Open letters carry weight when they translate into concrete commitments. Why not integrate clear clauses into booking contracts: refusal to play if an artist facing serious allegations is programmed; requirement for teams trained in sexual violence prevention and harm reduction; commitment to more balanced lineups; transparency regarding financial partners; implementation of on-site reporting protocols.
Instagram posts can spark conversation. But without contractual — therefore structural — translation, they remain declarations among many.
We like to think of ourselves as progressive, heirs to marginal, queer, racialized, countercultural movements. We claim freedom, inclusivity, safe space culture. But those values only hold if they are applied when they cost something — in money, reputation, networks.
What can events do for the victims?
There is therefore a contractual responsibility that festivals can no longer sidestep. Adding a clear clause stating that, in cases of serious and documented allegations of sexual and gender-based violence, the organizer reserves the right to cancel a performance without financial penalty is not activism — it is responsible risk management. Today, many invoke fear of lawsuits or economic loss to justify inaction; tomorrow, such a clause could become standard practice, like weather insurance or force majeure cancellations. An event’s reputation should not be protected by default at the expense of people’s safety. And this clause cannot be symbolic: it must be accompanied by precise criteria, an independent committee capable of assessing situations, and minimum transparency about the process.

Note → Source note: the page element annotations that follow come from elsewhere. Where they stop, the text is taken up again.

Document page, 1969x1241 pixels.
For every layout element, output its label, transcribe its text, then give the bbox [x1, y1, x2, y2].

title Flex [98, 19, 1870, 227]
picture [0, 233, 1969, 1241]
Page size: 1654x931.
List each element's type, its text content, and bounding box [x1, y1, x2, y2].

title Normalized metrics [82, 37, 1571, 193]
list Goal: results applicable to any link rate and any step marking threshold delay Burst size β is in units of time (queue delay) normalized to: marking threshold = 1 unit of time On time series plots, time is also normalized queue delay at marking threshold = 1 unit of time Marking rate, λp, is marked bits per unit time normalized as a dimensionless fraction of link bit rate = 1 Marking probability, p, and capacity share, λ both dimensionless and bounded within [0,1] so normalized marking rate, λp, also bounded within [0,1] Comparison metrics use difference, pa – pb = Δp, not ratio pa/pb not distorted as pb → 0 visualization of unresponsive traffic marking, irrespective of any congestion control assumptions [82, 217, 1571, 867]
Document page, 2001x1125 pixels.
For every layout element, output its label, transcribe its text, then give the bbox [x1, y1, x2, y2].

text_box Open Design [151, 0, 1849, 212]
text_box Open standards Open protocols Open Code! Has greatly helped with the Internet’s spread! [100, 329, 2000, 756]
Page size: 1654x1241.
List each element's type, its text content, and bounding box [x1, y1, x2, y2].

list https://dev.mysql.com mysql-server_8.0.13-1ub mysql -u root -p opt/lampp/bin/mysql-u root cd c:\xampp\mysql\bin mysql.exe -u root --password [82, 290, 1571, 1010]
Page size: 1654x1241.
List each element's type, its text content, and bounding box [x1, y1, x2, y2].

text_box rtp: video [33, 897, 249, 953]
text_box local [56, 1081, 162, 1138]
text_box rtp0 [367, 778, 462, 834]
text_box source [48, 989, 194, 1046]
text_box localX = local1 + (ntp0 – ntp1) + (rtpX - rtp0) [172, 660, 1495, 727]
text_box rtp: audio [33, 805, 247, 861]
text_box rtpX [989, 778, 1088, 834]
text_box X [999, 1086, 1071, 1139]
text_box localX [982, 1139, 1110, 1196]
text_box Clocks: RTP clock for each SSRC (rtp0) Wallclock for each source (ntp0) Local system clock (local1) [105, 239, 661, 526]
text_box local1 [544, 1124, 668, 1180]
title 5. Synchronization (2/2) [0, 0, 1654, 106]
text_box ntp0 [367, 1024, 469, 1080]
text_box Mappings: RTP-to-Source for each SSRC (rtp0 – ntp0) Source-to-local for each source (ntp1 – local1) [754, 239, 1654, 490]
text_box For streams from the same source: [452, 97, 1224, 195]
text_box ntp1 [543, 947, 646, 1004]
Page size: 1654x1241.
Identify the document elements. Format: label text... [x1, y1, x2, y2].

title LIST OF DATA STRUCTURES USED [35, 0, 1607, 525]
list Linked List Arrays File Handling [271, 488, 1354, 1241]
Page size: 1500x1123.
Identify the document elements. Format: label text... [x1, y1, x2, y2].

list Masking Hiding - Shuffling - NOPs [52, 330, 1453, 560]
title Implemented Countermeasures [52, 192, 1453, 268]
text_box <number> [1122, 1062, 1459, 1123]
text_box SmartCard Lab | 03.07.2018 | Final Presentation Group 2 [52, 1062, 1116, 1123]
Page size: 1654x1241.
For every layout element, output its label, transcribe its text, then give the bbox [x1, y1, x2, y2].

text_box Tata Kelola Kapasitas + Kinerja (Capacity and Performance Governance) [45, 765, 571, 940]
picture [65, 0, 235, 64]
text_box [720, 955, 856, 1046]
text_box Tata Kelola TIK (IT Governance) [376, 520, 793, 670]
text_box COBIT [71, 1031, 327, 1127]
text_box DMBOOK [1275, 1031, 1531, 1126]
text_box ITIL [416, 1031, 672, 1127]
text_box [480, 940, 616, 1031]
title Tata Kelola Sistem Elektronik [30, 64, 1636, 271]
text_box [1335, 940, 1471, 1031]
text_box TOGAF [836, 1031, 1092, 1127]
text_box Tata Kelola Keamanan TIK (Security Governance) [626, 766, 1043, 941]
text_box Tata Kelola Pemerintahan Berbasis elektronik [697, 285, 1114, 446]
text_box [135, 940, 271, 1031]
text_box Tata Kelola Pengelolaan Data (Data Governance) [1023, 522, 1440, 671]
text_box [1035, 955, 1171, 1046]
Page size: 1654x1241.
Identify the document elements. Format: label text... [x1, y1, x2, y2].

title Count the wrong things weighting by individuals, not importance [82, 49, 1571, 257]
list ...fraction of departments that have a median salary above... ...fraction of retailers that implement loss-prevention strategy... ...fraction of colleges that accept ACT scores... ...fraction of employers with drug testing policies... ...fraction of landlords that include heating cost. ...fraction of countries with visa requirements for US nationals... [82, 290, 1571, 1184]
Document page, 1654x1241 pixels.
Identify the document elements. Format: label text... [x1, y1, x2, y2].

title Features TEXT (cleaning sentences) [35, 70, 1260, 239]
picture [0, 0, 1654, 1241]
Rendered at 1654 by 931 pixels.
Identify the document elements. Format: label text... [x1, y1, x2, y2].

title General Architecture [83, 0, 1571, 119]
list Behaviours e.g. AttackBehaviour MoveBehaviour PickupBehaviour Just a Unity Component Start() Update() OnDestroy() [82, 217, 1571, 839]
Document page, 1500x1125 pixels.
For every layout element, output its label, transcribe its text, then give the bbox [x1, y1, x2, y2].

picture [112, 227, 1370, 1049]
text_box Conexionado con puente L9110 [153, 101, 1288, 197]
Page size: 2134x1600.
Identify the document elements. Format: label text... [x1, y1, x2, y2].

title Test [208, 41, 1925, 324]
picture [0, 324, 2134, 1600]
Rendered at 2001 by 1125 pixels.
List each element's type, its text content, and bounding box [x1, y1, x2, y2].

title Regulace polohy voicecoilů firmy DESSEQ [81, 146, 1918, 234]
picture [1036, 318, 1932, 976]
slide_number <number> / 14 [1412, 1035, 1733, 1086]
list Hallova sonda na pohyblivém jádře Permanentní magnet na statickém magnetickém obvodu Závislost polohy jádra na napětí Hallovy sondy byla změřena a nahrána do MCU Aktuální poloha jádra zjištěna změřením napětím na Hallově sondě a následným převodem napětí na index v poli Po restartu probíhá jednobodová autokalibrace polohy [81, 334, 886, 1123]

More broadly, festivals could condition bookings on the signing of a binding ethical charter, require mandatory training for teams and artists, finance a support fund for victims attending their events, and appoint a clearly identified sexual violence prevention officer on every site. Prevention cannot be reduced to an Instagram post published in the middle of a media storm. If the electronic scene can anticipate complex stage designs, meticulous security plans, and sophisticated harm-reduction systems, it can anticipate the management of violence.
And the public?
Our nights are participatory, embodied, collective. Every sold-out room is validation. Continuing to dance “because the music is still good,” continuing to post videos of an artist facing serious allegations without ever mentioning the context — that is not neutral. The separation between art and artist is an interesting philosophical debate; in the economic reality of a club or festival, it becomes a practical argument for changing nothing. Without an audience, there is no career. Without a career, there is no fee. If we are talking about systemic responsibility, it includes ravers, fans, local communities. This does not mean turning every dancefloor into a people’s tribunal, but it does mean accepting that our cultural choices have material consequences. Supporting a victim is not only about sharing a post; it is sometimes about giving up a night out, a headliner, a comfort. Club culture has always imagined itself as political — but that politics cannot stop at the entrance of the club.
Today, the challenge is not to see who will speak the loudest. The challenge is to see who will act without turning it into a performance.
Talk to victims. Ask them what they need. Because in the end, it still isn’t about you.